◆ **PASSAGE TO READ**
####
The notion of leverage in the context of the AIF Law


The FSMA examined the question of the conditions under which an AIF manager (AIFM) that has received loans from shareholders may use leverage within the meaning of the Law of 19 April 2014. This question arises in particular in relation to the obligation of the AIFM in question to apply for authorization or whether it may simply register as a small AIFM.

AIFMs that manage only AIFs that do not employ leverage and that do not grant redemption rights in the first five years after the initial investment are required to obtain authorization only if the assets under management exceed EUR 500 million. Otherwise, the applicable threshold is EUR 100 million.

The concept of leverage is defined in Article 3, 58° of the Law of 19 April 2014 as designating 'any method by which the AIFM increases the exposure of an AIF it manages, whether through borrowing cash or securities, through derivative positions or by any other means'.

Generally speaking, the FSMA is of the opinion that it is acceptable to consider that loans do not constitute leverage within the meaning of the Law in cases where they are an economic substitute for the AIF's capital. In such cases, the manager cannot be considered to be increasing the exposure of the AIF as a result of the loan.
####
Extracted records

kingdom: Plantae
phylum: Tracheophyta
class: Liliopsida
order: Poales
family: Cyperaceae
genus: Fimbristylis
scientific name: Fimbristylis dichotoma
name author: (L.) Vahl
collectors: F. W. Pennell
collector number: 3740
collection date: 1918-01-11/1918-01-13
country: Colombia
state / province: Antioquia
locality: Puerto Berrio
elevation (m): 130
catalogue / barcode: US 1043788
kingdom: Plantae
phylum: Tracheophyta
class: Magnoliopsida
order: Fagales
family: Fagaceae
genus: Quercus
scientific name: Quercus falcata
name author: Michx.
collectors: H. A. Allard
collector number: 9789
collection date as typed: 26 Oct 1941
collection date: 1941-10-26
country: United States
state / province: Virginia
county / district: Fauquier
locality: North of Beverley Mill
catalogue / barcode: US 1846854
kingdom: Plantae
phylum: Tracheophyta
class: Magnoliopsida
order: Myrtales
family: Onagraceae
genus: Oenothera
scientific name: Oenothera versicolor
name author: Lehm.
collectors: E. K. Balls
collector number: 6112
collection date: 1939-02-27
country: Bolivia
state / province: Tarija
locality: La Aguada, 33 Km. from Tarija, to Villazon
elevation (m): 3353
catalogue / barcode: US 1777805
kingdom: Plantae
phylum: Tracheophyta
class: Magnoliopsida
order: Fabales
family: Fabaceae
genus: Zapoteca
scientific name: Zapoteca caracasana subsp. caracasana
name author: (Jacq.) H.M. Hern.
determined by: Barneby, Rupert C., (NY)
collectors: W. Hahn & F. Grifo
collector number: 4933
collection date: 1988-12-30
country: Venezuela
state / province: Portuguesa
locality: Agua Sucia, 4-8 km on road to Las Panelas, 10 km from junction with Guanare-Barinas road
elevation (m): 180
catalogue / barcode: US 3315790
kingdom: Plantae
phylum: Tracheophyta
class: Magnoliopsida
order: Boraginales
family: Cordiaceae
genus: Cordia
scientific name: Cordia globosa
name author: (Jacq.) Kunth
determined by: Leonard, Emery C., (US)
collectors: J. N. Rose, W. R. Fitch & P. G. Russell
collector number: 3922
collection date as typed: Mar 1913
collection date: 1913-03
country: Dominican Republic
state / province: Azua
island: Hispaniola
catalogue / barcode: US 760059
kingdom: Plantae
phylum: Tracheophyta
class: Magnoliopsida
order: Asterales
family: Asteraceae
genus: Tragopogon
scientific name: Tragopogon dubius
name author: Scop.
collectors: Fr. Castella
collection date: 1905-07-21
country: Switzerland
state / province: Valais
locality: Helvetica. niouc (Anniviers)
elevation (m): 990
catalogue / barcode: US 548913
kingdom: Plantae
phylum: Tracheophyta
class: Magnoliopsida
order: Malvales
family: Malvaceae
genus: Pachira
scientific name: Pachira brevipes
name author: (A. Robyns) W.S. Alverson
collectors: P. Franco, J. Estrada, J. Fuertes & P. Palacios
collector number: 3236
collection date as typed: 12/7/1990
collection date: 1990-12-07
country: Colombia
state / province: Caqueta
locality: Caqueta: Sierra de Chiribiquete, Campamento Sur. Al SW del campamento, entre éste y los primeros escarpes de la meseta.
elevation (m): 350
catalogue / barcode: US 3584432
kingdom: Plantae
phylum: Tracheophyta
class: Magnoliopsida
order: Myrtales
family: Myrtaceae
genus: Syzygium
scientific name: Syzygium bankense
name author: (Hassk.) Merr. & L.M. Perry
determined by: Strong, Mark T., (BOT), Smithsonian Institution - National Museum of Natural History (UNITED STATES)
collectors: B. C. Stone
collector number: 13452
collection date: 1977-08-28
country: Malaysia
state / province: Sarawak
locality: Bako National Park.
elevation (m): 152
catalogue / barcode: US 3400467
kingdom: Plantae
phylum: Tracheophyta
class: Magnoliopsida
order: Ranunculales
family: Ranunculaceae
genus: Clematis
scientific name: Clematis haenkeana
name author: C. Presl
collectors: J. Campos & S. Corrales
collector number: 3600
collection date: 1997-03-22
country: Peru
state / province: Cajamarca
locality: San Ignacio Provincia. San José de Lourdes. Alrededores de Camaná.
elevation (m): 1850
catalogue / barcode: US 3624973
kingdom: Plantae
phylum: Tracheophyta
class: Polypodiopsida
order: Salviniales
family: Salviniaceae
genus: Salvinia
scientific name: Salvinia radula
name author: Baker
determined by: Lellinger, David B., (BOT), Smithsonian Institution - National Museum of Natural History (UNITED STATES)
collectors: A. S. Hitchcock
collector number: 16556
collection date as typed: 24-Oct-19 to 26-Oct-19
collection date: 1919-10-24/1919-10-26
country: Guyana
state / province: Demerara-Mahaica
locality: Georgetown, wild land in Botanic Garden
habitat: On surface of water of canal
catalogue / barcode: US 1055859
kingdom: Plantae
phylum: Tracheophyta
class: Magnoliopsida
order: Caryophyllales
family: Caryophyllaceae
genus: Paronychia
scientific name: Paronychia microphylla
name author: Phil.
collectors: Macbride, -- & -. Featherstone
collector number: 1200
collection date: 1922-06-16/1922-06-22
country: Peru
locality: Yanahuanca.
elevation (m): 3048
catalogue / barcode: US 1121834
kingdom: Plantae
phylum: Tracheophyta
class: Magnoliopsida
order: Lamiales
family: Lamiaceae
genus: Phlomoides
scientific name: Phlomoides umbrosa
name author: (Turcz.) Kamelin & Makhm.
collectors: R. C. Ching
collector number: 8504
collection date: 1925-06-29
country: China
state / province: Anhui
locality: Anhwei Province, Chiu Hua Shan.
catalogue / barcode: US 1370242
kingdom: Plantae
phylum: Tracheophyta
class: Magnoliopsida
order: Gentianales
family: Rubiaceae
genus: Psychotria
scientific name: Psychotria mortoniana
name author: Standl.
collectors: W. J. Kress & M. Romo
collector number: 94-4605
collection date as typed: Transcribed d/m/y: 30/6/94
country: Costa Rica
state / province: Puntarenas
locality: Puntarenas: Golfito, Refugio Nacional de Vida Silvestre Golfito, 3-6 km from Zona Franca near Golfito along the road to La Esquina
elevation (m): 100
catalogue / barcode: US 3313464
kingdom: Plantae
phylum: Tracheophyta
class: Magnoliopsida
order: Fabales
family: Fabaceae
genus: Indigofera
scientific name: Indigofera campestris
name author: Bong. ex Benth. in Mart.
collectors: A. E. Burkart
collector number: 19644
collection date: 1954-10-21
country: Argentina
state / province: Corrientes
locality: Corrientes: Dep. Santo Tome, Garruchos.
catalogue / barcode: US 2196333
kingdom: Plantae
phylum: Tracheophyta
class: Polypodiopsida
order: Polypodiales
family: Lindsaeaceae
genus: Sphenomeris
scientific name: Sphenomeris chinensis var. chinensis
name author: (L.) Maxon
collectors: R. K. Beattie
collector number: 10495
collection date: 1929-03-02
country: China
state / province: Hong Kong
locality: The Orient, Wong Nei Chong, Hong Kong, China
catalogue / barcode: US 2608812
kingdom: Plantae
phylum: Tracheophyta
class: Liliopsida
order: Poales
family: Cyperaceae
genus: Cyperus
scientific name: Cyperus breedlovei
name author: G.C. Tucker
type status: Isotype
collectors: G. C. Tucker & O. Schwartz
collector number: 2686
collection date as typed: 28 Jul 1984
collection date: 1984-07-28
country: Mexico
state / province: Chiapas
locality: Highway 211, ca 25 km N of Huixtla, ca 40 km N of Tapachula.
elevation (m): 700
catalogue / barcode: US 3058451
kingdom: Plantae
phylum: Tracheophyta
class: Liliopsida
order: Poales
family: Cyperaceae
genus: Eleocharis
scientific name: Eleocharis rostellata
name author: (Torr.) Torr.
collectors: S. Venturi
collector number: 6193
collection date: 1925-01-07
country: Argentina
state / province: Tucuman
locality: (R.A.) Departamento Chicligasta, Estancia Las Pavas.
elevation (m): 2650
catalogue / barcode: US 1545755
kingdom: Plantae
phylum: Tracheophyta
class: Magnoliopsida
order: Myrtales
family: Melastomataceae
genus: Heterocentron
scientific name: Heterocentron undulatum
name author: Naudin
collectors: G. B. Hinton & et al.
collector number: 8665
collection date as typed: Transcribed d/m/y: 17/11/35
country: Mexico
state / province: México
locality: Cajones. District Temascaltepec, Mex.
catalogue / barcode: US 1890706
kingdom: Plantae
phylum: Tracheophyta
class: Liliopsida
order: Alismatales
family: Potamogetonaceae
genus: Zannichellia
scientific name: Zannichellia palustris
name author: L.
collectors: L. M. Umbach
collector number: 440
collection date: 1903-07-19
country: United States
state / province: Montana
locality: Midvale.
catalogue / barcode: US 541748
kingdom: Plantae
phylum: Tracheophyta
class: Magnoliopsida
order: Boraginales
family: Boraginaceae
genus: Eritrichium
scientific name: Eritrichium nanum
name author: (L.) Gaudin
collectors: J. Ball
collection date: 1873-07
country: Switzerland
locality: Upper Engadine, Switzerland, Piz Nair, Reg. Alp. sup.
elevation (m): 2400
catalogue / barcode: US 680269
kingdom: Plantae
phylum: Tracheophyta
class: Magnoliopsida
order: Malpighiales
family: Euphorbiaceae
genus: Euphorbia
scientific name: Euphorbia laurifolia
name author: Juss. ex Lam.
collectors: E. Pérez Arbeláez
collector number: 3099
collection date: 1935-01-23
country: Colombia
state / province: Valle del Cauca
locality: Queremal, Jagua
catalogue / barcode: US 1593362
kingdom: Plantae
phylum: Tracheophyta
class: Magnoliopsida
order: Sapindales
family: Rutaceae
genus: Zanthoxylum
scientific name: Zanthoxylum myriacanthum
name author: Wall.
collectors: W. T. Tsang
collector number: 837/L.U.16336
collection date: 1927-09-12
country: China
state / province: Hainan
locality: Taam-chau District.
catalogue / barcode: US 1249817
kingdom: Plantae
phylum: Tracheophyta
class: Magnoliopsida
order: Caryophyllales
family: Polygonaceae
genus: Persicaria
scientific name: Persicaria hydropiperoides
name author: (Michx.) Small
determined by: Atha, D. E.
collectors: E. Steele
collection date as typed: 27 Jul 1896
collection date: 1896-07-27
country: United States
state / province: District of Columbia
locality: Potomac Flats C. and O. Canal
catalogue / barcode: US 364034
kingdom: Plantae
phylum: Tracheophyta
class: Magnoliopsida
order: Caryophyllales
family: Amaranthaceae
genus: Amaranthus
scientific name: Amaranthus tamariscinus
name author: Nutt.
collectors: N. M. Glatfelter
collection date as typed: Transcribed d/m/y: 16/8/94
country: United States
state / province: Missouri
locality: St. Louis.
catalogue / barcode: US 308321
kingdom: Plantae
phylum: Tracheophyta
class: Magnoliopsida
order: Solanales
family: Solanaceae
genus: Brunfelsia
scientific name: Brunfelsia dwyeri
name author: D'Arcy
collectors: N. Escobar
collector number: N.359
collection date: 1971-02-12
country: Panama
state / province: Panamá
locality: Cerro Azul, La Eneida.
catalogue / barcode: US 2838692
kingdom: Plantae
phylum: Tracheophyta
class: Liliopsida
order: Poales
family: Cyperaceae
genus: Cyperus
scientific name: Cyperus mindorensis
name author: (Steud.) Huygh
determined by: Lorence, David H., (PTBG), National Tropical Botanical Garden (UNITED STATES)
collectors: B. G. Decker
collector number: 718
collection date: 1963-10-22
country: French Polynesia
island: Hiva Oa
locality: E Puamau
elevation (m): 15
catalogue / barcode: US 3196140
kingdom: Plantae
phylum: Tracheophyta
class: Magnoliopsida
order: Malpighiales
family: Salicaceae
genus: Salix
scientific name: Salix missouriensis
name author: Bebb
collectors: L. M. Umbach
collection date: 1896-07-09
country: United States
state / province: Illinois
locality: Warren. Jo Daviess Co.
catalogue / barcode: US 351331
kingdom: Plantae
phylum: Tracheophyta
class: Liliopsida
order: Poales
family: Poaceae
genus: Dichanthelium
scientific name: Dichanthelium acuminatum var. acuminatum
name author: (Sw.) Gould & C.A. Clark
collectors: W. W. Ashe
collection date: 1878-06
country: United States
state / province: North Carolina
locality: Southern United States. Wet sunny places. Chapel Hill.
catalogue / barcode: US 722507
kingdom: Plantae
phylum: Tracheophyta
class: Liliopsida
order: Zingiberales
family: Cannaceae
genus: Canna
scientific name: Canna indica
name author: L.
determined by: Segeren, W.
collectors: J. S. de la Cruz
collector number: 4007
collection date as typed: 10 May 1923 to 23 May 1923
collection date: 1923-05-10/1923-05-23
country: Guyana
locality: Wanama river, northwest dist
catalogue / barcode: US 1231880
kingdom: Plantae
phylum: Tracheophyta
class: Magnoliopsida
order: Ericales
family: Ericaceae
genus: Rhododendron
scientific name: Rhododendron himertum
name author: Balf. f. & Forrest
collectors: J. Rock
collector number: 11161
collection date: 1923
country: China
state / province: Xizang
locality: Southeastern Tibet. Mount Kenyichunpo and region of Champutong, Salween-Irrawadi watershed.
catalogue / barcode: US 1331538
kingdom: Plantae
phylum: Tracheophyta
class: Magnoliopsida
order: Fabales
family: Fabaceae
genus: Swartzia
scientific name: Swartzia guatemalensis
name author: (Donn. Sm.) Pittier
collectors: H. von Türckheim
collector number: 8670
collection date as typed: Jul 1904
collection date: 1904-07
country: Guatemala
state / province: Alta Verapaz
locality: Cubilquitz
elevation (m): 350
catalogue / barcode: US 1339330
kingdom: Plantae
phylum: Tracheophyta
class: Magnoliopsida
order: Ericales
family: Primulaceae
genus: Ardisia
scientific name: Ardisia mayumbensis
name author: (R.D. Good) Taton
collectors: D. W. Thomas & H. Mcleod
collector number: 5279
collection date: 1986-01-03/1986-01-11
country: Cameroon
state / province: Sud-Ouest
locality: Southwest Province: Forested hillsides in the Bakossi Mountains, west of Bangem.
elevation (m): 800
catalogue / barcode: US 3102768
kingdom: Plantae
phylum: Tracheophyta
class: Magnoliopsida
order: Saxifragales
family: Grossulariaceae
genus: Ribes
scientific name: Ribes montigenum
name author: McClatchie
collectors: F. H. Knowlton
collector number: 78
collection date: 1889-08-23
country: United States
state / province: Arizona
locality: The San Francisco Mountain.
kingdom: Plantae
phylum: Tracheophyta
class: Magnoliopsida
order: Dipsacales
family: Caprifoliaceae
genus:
####
◆ **STATED GOAL**
Reproduce the part of the note on leverage under the AIF Law that begins with "The FSMA examined" and continues through "EUR 100 million.".

◆ **SOLUTION TO THE EXERCISE**
The FSMA examined the question of the conditions under which an AIF manager (AIFM) that has received loans from shareholders may use leverage within the meaning of the Law of 19 April 2014. This question arises in particular in relation to the obligation of the AIFM in question to apply for authorization or whether it may simply register as a small AIFM.

AIFMs that manage only AIFs that do not employ leverage and that do not grant redemption rights in the first five years after the initial investment are required to obtain authorization only if the assets under management exceed EUR 500 million. Otherwise, the applicable threshold is EUR 100 million.